Chirag G. Patil, M.D.; Shivanand P. Lad, M.D., Ph.D.; Laurence Katznelson, M.D.; Edward R. Laws Jr., M.D.

Disclosures

Neurosurg Focus. 2007;23(3):E11 

In This Article

Abstract and Introduction

Abstract

Cushing's disease is associated with brain atrophy and cognitive deficits. Excess glucocorticoids cause retraction and simplification of dendrites in the hippocampus, and this morphological change probably accounts for the hippocampal volume loss. Mechanisms by which glucocorticoids affect the brain include decreased neurogenesis and synthesis of neurotrophic factors, impaired glucose utilization, and increased actions of excitatory amino acids. In this review, the timing, pathology, and pathophysiology of the brain atrophy in Cushing's disease are discussed. The correlation of atrophy with cognitive deficits and its reversibility is also reviewed.

Introduction

Cushing's disease results from sustained pathological hypercortisolism secondary to excessive adrenocorticotropin hormone secretion by tumors of the pituitary gland. Clinical features of Cushing's disease such as abnormal fat distribution, wide violaceous striae, hirsutism, impaired glucose tolerance, and osteoporosis are often discussed and investigated. The experienced clinician, however, is very aware of the rarely discussed, but often disabling, cognitive deficits and emotional symptoms that accompany Cushing's disease. In this review, we discuss the neurobiological basis of these impairments.

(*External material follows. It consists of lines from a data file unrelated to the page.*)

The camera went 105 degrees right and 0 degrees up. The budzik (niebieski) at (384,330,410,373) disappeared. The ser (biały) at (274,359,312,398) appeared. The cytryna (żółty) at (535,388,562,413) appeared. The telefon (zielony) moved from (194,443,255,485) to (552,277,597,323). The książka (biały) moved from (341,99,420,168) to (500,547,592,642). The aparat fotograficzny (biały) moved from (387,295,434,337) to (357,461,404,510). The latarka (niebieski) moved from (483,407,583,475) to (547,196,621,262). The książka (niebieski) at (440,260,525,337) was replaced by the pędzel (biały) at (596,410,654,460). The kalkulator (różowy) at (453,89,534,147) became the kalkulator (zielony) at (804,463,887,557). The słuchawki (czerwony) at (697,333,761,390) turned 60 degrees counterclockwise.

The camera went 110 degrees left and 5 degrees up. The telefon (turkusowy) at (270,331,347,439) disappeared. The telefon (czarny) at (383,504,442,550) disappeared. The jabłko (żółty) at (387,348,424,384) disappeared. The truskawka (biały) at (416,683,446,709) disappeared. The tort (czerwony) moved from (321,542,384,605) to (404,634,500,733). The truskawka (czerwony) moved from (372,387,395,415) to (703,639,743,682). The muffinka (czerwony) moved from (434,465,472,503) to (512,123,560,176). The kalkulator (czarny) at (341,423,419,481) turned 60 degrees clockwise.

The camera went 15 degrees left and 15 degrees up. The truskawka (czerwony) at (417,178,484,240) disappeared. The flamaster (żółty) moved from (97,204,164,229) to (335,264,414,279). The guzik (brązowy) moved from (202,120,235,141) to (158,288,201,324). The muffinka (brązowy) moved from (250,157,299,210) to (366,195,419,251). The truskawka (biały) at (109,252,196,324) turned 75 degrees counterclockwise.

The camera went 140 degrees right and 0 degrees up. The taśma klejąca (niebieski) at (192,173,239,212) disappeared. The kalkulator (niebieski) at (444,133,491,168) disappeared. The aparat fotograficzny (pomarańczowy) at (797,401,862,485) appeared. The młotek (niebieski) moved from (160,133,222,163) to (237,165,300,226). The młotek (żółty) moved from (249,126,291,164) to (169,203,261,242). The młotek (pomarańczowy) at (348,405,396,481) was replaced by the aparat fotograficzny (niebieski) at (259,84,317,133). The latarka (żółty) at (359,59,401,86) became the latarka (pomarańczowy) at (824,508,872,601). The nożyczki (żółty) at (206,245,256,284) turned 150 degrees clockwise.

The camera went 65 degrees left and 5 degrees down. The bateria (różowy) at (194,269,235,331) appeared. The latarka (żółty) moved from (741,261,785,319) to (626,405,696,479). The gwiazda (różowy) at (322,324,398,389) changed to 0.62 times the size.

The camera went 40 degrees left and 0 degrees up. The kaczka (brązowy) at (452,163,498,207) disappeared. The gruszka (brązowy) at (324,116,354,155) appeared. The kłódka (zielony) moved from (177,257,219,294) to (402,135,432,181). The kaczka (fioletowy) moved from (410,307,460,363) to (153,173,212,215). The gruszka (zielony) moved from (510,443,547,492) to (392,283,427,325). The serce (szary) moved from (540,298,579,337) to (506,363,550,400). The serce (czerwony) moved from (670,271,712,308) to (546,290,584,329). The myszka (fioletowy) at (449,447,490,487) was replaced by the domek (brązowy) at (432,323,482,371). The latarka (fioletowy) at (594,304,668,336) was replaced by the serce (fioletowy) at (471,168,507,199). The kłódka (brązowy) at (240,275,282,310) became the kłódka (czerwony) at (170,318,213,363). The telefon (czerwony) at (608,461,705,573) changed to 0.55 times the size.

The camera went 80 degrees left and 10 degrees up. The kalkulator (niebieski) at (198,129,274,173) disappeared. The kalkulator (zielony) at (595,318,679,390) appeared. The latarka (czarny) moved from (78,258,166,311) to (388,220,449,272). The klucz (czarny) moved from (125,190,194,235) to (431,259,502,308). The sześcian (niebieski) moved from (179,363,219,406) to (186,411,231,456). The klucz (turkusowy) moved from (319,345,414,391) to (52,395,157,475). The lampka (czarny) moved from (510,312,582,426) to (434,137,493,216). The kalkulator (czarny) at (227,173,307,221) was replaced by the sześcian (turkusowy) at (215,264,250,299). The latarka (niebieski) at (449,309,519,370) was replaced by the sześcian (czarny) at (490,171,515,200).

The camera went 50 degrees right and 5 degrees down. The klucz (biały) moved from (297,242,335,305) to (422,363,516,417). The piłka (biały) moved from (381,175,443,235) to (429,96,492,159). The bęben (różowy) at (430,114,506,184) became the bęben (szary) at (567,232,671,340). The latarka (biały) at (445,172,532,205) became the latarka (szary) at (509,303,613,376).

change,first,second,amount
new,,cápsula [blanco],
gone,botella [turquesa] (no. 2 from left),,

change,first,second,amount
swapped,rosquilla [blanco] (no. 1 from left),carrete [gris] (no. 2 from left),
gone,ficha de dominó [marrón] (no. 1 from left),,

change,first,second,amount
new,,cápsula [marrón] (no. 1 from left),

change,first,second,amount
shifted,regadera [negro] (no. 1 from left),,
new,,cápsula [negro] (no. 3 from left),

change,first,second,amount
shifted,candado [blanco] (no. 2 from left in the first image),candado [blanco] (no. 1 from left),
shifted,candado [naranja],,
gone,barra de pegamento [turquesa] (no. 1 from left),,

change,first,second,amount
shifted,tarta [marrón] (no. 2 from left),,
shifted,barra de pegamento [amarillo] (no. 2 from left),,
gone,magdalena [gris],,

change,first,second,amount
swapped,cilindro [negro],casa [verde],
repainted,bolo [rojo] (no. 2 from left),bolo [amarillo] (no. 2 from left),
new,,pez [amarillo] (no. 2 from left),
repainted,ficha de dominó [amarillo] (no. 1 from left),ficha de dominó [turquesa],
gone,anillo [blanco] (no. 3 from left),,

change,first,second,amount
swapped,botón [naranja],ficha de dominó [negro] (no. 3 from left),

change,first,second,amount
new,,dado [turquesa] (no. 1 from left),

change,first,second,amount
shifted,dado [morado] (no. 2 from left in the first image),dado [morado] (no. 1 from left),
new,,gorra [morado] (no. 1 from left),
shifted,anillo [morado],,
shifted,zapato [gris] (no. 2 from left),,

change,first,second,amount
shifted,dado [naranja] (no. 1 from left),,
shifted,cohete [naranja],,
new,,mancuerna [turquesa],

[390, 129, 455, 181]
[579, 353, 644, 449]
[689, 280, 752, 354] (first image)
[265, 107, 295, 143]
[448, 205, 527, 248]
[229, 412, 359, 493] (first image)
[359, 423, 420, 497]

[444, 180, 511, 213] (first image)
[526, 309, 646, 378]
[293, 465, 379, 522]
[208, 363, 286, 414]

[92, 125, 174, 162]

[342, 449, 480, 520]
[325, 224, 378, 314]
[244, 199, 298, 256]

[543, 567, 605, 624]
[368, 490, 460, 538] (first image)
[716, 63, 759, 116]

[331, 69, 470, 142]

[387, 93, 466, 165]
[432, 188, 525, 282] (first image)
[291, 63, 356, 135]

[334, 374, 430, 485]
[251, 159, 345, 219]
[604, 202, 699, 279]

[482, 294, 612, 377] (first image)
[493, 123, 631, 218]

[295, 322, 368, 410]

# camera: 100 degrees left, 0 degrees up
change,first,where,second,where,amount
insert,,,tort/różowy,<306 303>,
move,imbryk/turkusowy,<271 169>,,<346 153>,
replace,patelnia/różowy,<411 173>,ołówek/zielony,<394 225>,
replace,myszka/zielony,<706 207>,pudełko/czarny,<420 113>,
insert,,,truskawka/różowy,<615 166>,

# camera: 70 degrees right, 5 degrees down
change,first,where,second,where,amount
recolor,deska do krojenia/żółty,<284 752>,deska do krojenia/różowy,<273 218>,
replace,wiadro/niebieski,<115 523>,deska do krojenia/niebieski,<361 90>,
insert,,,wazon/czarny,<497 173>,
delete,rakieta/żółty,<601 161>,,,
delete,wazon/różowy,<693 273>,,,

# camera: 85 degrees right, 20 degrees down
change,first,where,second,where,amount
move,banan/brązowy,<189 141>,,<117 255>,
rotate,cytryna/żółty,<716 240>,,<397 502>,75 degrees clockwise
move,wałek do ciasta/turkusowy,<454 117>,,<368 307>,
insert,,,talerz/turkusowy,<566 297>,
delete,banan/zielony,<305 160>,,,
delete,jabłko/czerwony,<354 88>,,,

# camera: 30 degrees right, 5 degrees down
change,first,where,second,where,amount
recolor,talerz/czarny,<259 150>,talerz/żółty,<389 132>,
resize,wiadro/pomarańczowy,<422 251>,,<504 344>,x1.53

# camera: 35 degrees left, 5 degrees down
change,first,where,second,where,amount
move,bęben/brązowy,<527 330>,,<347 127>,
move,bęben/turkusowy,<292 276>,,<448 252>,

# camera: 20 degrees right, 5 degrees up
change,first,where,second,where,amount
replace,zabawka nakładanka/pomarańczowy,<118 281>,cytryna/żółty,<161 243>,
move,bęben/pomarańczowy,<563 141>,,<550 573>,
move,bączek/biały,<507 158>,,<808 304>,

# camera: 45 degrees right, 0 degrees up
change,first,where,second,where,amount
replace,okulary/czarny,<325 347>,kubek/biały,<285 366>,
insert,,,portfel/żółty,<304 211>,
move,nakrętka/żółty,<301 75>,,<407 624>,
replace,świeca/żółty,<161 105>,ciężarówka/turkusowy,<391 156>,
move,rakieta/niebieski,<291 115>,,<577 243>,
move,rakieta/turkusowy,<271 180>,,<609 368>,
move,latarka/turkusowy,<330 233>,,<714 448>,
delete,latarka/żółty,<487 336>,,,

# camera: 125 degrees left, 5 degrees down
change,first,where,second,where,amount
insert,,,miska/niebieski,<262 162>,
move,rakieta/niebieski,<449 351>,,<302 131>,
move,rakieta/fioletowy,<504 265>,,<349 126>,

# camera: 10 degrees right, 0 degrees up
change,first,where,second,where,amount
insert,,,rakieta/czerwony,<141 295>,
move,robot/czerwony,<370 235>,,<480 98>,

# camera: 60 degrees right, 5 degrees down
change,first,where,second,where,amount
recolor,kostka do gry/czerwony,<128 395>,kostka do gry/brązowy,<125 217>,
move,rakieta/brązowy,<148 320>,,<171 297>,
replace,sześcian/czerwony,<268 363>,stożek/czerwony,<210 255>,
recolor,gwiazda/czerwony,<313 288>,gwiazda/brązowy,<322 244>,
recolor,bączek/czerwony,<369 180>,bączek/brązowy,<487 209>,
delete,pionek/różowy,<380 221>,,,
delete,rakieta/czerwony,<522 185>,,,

We previously documented a striking radiographic feature of pathological hypercortisolism, namely the marked cortical and subcortical brain atrophy seen in patients with Cushing's disease (Fig. 1).[19] Brain atrophy, especially in the hippocampus, has been well documented in both adult and pediatric patients treated with exogenous glucocorticoid therapy.[1,2,5,6,16,21] In this review, the timing, pathology, and pathophysiology of glucocorticoid-induced brain atrophy are discussed. In addition, the limited information specific to hippocampal atrophy, cognitive impairments, and mood disorders in Cushing's disease is presented.

Figure 1.

Magnetic resonance image showing brain atrophy in a 32-year-old woman with Cushing's disease.